Using as a basis the Earth uranium resources (taking the figure for the mean abundance of uranium in the 20–km thickness of the Earth crust) and assuming the same proportion of produced technetium as in the case of reactor fission we can calculate that there are just 1.5 kg of technetium on Earth. Such a small amount (though it is larger than for other synthesized elements) could hardly be taken seriously. Nevertheless, scientists attempted to extract natural technetium from uranium minerals. This was done in 1961 by the American chemist B. Kenna and P. Kuroda. Thus, technetium acquired another birthday–the day when it was discovered in nature. If the methods of artificial synthesis of technetium had failed to materialize, even then it would, sooner or later, be brought to light from the bowels of the Earth.

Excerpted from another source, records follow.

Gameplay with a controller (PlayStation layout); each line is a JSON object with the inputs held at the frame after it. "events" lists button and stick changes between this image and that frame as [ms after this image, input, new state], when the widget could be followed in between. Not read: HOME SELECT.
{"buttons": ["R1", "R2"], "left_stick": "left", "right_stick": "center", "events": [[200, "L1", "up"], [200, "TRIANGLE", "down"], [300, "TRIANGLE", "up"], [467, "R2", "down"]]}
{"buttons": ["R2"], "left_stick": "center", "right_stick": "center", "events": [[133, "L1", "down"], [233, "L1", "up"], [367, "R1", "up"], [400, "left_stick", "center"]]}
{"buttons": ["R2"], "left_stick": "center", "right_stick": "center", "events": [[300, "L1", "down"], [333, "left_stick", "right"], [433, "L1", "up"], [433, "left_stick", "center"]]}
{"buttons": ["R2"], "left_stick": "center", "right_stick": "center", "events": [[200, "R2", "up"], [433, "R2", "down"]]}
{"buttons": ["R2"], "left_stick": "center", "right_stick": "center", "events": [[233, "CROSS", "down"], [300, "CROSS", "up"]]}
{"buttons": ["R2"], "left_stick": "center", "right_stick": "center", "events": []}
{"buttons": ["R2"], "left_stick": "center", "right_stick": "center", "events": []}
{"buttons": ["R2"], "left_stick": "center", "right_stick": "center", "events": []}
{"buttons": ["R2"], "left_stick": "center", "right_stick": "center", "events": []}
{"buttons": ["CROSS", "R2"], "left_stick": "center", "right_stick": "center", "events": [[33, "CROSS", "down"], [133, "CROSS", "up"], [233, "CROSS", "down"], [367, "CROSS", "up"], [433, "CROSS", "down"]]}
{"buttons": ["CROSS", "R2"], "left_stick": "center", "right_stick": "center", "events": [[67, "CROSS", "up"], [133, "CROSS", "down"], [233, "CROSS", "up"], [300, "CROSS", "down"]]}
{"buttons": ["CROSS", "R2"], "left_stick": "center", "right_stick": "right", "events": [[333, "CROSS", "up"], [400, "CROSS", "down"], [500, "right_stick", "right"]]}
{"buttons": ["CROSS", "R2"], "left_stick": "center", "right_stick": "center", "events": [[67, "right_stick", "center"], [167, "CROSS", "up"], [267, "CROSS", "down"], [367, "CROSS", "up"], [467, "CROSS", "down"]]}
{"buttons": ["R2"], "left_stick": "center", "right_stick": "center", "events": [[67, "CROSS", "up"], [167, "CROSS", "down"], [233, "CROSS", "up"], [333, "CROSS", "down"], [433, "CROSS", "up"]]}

But ten years earlier, in 1951, sensational news about element 43 was heard. The American Astronomer S. Moore found characteristic lines of technetium in the solar spectrum. The spectrum of technetium had been recorded immediately when it had become feasible, that is, when a sufficient amount of the element had been synthesized. The spectral data had been compared with those reported by the Noddacks and Berg for masurium. The spectra had proved to be quite different making ultimately clear the mistake of the discoverers of masurium. The spectrum of the solar technetium was identical to that of the terrestrial technetium. An analogy with helium was apparent–both elements sent messages from the Sun before to be found on Earth. True, astronomers questioned the data on the solar technetium. But in 1952 the cosmic technetium once more sent a message when the British astrophysicist P. Merril found technetium lines in the spectra of two stars with the poetic names of R Andromedae and Mira Ceti. The intensities of these lines evidenced that the content of technetium in these stars was close to that of its neighbours in the periodic system, namely, niobium, zirconium, molybdenum, ruthenium, rhodium and palladium. But these elements are stable while technetium is radioactive. Though its half–life is relatively long it is still negligible on cosmic scale. Therefore, the existence of technetium on stars can mean only that it is still born there in various nuclear reactions. Chemical elements continue to be produced in stars on a gigantic scale. A witty astrophysicist named technetium the acid test of cosmogonic theories. Any theory of the origin of elements must elucidate the sequence of nuclear reactions in stars giving rise to technetium.